ONU aprova debate urgente sobre agressões dos EUA a Cuba com 136 votos favoráveis
A Assembleia Geral da ONU aprovou, por 136 votos a favor, a realização de um debate urgente sobre as ações agressivas dos Estados Unidos contra Cuba. Nove países votaram contra, incluindo EUA, Argentina e Israel, enquanto 30 se abstiveram. Cuba rejeitou acusações de ameaça à segurança dos EUA e denunciou o bloqueio econômico como principal obstáculo às relações bilaterais.
Detalhes da votação e reações
A Assembleia Geral das Nações Unidas aprovou nesta terça-feira (07/07) a realização de um debate urgente solicitado por Cuba para discutir as ações agressivas dos Estados Unidos contra a ilha. O resultado da votação registrou 136 votos favoráveis, nove contrários e 30 abstenções. Os países que votaram contra foram EUA, Argentina, Costa Rica, Tchéquia, Israel, Marrocos, Macedônia do Norte, Ucrânia e Paraguai. O presidente cubano, Miguel Díaz-Canel, agradeceu o apoio internacional e destacou a pressão exercida pelos EUA para sabotar a iniciativa. "Cada voto mostra senso de justiça e coragem", afirmou em publicação no X (antigo Twitter).
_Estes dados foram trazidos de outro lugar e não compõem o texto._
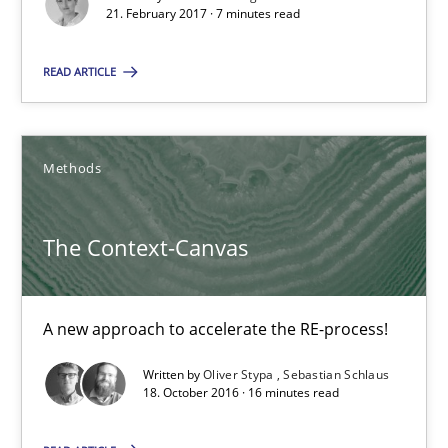
21. February 2017 · 7 minutes read
Methods
READ ARTICLE
Oliver Stypa
Sebastian Schlaus
Methods
18.10.2016
The Context-Canvas
16 minutes
A new approach to accelerate the RE-process!
Written by
Oliver Stypa
Sebastian Schlaus
Sharing My Doubts on Shall / Should / Will etc.
18. October 2016 · 16 minutes read
When shall does not need to be must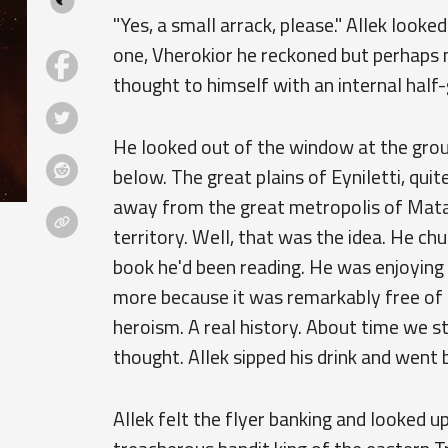
"Yes, a small arrack, please." Allek look
one, Vherokior he reckoned but perhaps m
thought to himself with an internal half-
He looked out of the window at the gro
below. The great plains of Eyniletti, qui
away from the great metropolis of Matar
territory. Well, that was the idea. He ch
book he'd been reading. He was enjoying 
more because it was remarkably free of 
heroism. A real history. About time we st
thought. Allek sipped his drink and went 
Allek felt the flyer banking and looked u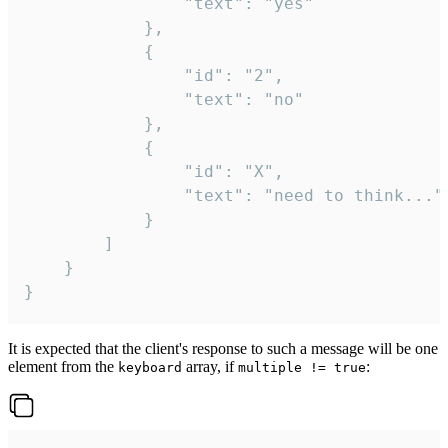
				"text": "yes"

			},

			{

				"id": "2",

				"text": "no"

			},

			{

				"id": "X",

				"text": "need to think..."

			}

		]

	}

}
It is expected that the client's response to such a message will be one
element from the
array, if
:
keyboard
multiple != true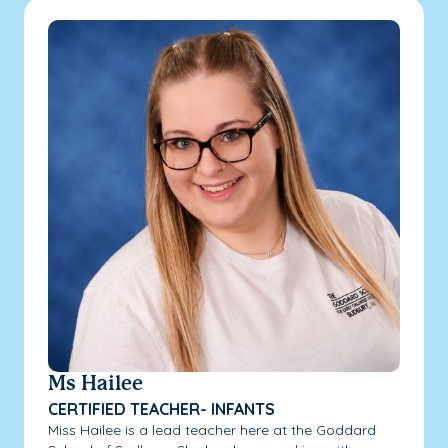
Ms Hailee
CERTIFIED TEACHER- INFANTS
Miss Hailee is a lead teacher here at the Goddard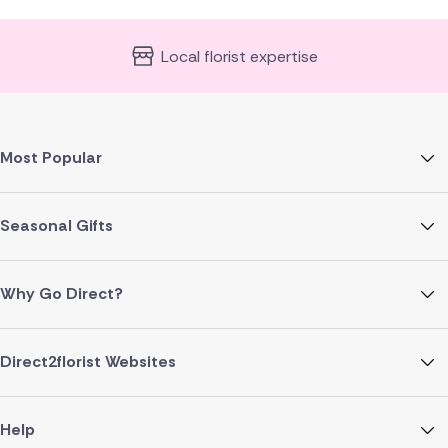
Local florist expertise
Most Popular
Seasonal Gifts
Why Go Direct?
Direct2florist Websites
Help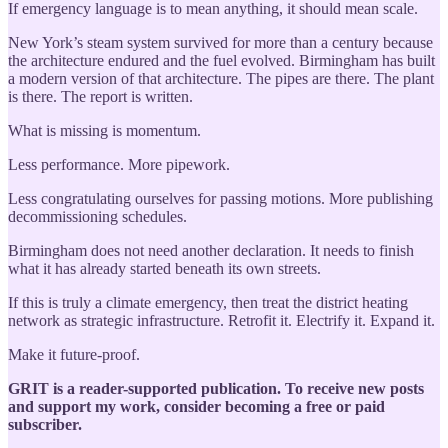
If emergency language is to mean anything, it should mean scale.
New York’s steam system survived for more than a century because
the architecture endured and the fuel evolved. Birmingham has built
a modern version of that architecture. The pipes are there. The plant
is there. The report is written.
What is missing is momentum.
Less performance. More pipework.
Less congratulating ourselves for passing motions. More publishing
decommissioning schedules.
Birmingham does not need another declaration. It needs to finish
what it has already started beneath its own streets.
If this is truly a climate emergency, then treat the district heating
network as strategic infrastructure. Retrofit it. Electrify it. Expand it.
Make it future-proof.
GRIT is a reader-supported publication. To receive new posts
and support my work, consider becoming a free or paid
subscriber.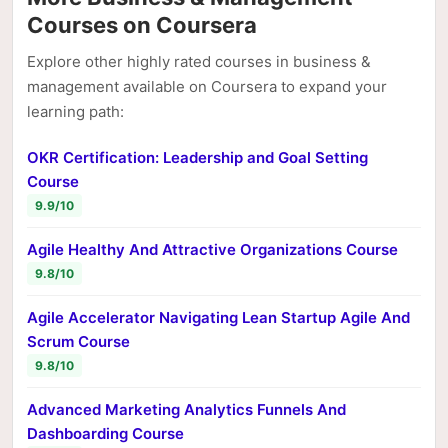
Courses on Coursera
Explore other highly rated courses in business &
management available on Coursera to expand your
learning path:
OKR Certification: Leadership and Goal Setting
Course
9.9/10
Agile Healthy And Attractive Organizations Course
9.8/10
Agile Accelerator Navigating Lean Startup Agile And
Scrum Course
9.8/10
Advanced Marketing Analytics Funnels And
Dashboarding Course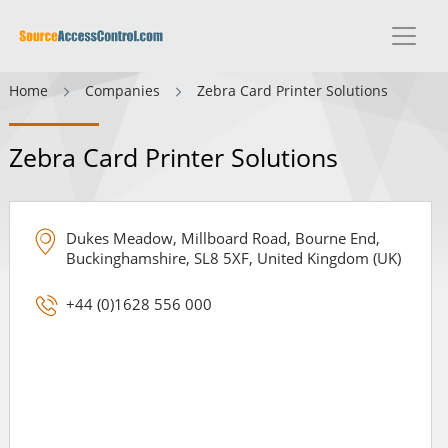
Home
Companies
Zebra Card Printer Solutions
Zebra Card Printer Solutions
Dukes Meadow, Millboard Road, Bourne End,
Buckinghamshire, SL8 5XF, United Kingdom (UK)
+44 (0)1628 556 000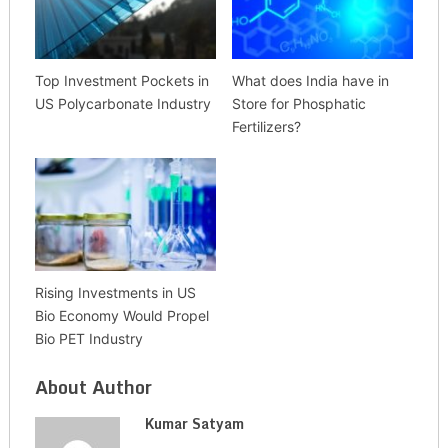
Top Investment Pockets in
What does India have in
US Polycarbonate Industry
Store for Phosphatic
Fertilizers?
Rising Investments in US
Bio Economy Would Propel
Bio PET Industry
About Author
Kumar Satyam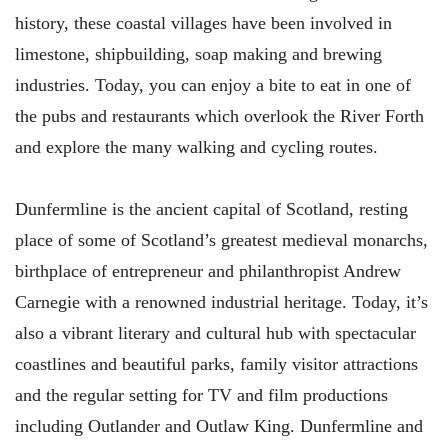
history, these coastal villages have been involved in
limestone, shipbuilding, soap making and brewing
industries. Today, you can enjoy a bite to eat in one of
the pubs and restaurants which overlook the River Forth
and explore the many walking and cycling routes.
Dunfermline is the ancient capital of Scotland, resting
place of some of Scotland’s greatest medieval monarchs,
birthplace of entrepreneur and philanthropist Andrew
Carnegie with a renowned industrial heritage. Today, it’s
also a vibrant literary and cultural hub with spectacular
coastlines and beautiful parks, family visitor attractions
and the regular setting for TV and film productions
including Outlander and Outlaw King. Dunfermline and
Posicionamentos e denúncias
O ministro das Relações Exteriores de Cuba, Bruno Rodríguez, refutou a alegação dos EUA de que Cuba representa uma ameaça à segurança norte-americana. "Não há nenhuma declaração do governo cubano, nenhuma evidência, nem mesmo o menor indício de que Cuba tenha a intenção de ameaçar os Estados Unidos", declarou. Rodríguez enfatizou que o bloqueio econômico, comercial e financeiro imposto pelos EUA é o verdadeiro obstáculo à normalização das relações entre os dois países. O Grupo dos 77 e a China, representado pelo Uruguai, expressaram preocupação com a intensificação do bloqueio e pediram a remoção de Cuba da lista unilateral dos EUA de países patrocinadores do terrorismo. A União Europeia também reconheceu o impacto humanitário negativo das sanções.